**WHAT THE TASK ASKS:** The expected output is the complete data, reproduced exactly.

##### GIVEN DATA

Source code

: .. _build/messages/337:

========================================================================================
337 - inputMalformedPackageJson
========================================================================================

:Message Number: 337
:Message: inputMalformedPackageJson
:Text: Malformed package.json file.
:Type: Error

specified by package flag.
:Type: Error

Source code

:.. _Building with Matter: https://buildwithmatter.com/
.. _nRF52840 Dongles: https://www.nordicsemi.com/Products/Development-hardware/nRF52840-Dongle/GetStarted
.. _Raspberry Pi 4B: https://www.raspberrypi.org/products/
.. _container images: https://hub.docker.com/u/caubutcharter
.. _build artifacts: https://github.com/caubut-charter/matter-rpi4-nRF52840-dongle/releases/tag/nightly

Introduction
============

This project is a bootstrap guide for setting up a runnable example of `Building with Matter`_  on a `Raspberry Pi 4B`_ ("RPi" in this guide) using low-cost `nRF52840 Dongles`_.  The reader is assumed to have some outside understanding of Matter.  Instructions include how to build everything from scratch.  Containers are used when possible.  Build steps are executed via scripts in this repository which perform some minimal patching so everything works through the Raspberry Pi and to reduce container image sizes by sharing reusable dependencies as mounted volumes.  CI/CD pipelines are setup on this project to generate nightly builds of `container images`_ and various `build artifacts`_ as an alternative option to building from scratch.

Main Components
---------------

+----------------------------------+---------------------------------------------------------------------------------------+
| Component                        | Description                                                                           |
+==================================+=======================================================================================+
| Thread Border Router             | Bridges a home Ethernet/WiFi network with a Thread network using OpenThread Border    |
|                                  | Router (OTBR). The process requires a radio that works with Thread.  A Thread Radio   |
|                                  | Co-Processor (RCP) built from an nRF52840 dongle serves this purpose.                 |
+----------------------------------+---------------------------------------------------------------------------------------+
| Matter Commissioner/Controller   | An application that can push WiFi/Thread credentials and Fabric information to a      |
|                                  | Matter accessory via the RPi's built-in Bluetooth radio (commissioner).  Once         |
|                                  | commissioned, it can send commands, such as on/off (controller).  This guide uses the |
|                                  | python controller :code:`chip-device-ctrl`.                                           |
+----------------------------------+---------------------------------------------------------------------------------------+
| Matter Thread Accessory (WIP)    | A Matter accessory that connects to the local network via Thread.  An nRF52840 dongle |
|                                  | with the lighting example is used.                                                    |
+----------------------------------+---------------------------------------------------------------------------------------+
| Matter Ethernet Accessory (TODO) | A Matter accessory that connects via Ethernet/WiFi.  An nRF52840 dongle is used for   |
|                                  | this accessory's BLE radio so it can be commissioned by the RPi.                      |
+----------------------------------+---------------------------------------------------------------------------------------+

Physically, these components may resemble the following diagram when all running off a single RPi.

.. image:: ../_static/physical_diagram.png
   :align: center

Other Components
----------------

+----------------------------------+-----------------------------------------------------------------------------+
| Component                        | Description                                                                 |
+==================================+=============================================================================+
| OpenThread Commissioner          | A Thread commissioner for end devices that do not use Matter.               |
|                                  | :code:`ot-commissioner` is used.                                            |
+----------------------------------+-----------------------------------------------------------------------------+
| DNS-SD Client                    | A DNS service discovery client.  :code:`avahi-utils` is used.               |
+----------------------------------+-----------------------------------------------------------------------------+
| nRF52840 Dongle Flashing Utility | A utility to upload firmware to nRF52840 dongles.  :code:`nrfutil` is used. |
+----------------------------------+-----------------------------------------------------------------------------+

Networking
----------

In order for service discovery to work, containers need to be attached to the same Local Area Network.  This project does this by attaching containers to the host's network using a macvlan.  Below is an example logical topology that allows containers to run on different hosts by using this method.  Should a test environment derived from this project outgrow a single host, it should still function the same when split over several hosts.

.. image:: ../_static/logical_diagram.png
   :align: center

##########

**TASK OUTPUT:**
Source code

: .. _build/messages/337:

========================================================================================
337 - inputMalformedPackageJson
========================================================================================

:Message Number: 337
:Message: inputMalformedPackageJson
:Text: Malformed package.json file.
:Type: Error

specified by package flag.
:Type: Error

Source code

:.. _Building with Matter: https://buildwithmatter.com/
.. _nRF52840 Dongles: https://www.nordicsemi.com/Products/Development-hardware/nRF52840-Dongle/GetStarted
.. _Raspberry Pi 4B: https://www.raspberrypi.org/products/
.. _container images: https://hub.docker.com/u/caubutcharter
.. _build artifacts: https://github.com/caubut-charter/matter-rpi4-nRF52840-dongle/releases/tag/nightly

Introduction
============

This project is a bootstrap guide for setting up a runnable example of `Building with Matter`_  on a `Raspberry Pi 4B`_ ("RPi" in this guide) using low-cost `nRF52840 Dongles`_.  The reader is assumed to have some outside understanding of Matter.  Instructions include how to build everything from scratch.  Containers are used when possible.  Build steps are executed via scripts in this repository which perform some minimal patching so everything works through the Raspberry Pi and to reduce container image sizes by sharing reusable dependencies as mounted volumes.  CI/CD pipelines are setup on this project to generate nightly builds of `container images`_ and various `build artifacts`_ as an alternative option to building from scratch.

Main Components
---------------

+----------------------------------+---------------------------------------------------------------------------------------+
| Component                        | Description                                                                           |
+==================================+=======================================================================================+
| Thread Border Router             | Bridges a home Ethernet/WiFi network with a Thread network using OpenThread Border    |
|                                  | Router (OTBR). The process requires a radio that works with Thread.  A Thread Radio   |
|                                  | Co-Processor (RCP) built from an nRF52840 dongle serves this purpose.                 |
+----------------------------------+---------------------------------------------------------------------------------------+
| Matter Commissioner/Controller   | An application that can push WiFi/Thread credentials and Fabric information to a      |
|                                  | Matter accessory via the RPi's built-in Bluetooth radio (commissioner).  Once         |
|                                  | commissioned, it can send commands, such as on/off (controller).  This guide uses the |
|                                  | python controller :code:`chip-device-ctrl`.                                           |
+----------------------------------+---------------------------------------------------------------------------------------+
| Matter Thread Accessory (WIP)    | A Matter accessory that connects to the local network via Thread.  An nRF52840 dongle |
|                                  | with the lighting example is used.                                                    |
+----------------------------------+---------------------------------------------------------------------------------------+
| Matter Ethernet Accessory (TODO) | A Matter accessory that connects via Ethernet/WiFi.  An nRF52840 dongle is used for   |
|                                  | this accessory's BLE radio so it can be commissioned by the RPi.                      |
+----------------------------------+---------------------------------------------------------------------------------------+

Physically, these components may resemble the following diagram when all running off a single RPi.

.. image:: ../_static/physical_diagram.png
   :align: center

Other Components
----------------

+----------------------------------+-----------------------------------------------------------------------------+
| Component                        | Description                                                                 |
+==================================+=============================================================================+
| OpenThread Commissioner          | A Thread commissioner for end devices that do not use Matter.               |
|                                  | :code:`ot-commissioner` is used.                                            |
+----------------------------------+-----------------------------------------------------------------------------+
| DNS-SD Client                    | A DNS service discovery client.  :code:`avahi-utils` is used.               |
+----------------------------------+-----------------------------------------------------------------------------+
| nRF52840 Dongle Flashing Utility | A utility to upload firmware to nRF52840 dongles.  :code:`nrfutil` is used. |
+----------------------------------+-----------------------------------------------------------------------------+

Networking
----------

In order for service discovery to work, containers need to be attached to the same Local Area Network.  This project does this by attaching containers to the host's network using a macvlan.  Below is an example logical topology that allows containers to run on different hosts by using this method.  Should a test environment derived from this project outgrow a single host, it should still function the same when split over several hosts.

.. image:: ../_static/logical_diagram.png
   :align: center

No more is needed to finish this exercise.